Bien que la Tunisie ait développé son enseignement supérieur pour remonter la chaîne de valeur, «son économie n’a pas été en mesure de se développer au-delà des activités peu qualifiées et faiblement rémunérées. En conséquence, les nouveaux chômeurs ont été principalement des jeunes et des personnes bien éduquées, reflétant une inadéquation structurelle entre la demande du marché du travail pour les travailleurs non qualifiés et une offre croissante de main-d’œuvre qualifiée (Banque mondiale, 2010)». La population employée est principalement impliquée dans des activités à faible valeur ajoutée (comme le commerce, les transports et les télécommunications, la construction, le textile et l’habillement), nécessitant donc en priorité des profils d’éducation primaire et/ou secondaire.
A la lumière des nombreux défis à surmonter, le pays a besoin d’une combinaison de plusieurs outils pour assurer une croissance accrue de la productivité et de l’emploi.
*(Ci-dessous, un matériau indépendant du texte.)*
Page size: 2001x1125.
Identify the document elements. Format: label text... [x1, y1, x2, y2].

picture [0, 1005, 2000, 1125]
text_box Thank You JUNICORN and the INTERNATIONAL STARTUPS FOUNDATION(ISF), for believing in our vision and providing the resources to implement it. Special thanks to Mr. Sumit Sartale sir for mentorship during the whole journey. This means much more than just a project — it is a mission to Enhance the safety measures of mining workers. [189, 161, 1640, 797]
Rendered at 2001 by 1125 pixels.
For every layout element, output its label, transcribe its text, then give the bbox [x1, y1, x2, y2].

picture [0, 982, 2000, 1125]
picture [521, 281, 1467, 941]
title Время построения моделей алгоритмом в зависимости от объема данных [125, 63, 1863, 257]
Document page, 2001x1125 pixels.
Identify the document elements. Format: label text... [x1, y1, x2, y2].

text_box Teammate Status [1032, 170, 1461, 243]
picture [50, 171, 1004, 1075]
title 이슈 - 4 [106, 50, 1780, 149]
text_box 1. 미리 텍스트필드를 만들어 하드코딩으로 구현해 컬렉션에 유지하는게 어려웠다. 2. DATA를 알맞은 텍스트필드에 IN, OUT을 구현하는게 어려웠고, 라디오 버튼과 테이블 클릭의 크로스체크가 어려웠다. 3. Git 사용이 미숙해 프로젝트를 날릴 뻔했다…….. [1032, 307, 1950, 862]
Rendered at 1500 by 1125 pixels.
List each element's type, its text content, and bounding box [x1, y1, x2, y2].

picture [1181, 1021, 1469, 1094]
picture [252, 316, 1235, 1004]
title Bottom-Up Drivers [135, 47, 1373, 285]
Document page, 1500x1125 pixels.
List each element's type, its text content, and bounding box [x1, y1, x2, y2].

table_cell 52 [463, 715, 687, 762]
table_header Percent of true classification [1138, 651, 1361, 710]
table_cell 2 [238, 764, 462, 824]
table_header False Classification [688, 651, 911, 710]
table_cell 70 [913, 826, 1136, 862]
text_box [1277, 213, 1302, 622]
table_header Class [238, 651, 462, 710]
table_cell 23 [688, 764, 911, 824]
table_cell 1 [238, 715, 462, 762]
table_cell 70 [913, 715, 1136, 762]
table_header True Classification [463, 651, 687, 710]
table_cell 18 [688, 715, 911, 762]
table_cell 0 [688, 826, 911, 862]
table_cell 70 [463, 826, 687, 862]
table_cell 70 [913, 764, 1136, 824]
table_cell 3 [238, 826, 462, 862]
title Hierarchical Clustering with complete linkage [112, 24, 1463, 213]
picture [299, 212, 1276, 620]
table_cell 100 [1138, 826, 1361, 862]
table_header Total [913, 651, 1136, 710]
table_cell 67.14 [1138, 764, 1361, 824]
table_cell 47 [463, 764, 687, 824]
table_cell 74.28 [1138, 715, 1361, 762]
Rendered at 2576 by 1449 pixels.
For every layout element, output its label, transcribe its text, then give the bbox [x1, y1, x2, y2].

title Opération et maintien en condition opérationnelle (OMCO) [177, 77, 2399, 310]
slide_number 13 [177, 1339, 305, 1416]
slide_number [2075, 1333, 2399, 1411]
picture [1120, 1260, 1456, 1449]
En particulier, l’identification des secteurs les plus productifs et rentables et des entreprises créatrices d’emplois durables devrait permettre de réorienter les investissements vers les secteurs productifs et ainsi améliorer la création d’emplois et réduire le chômage.
Selon la même source, l’identification des déterminants de la croissance de la productivité est cruciale, non seulement pour la création d’emplois, mais aussi pour le processus de développement à long terme.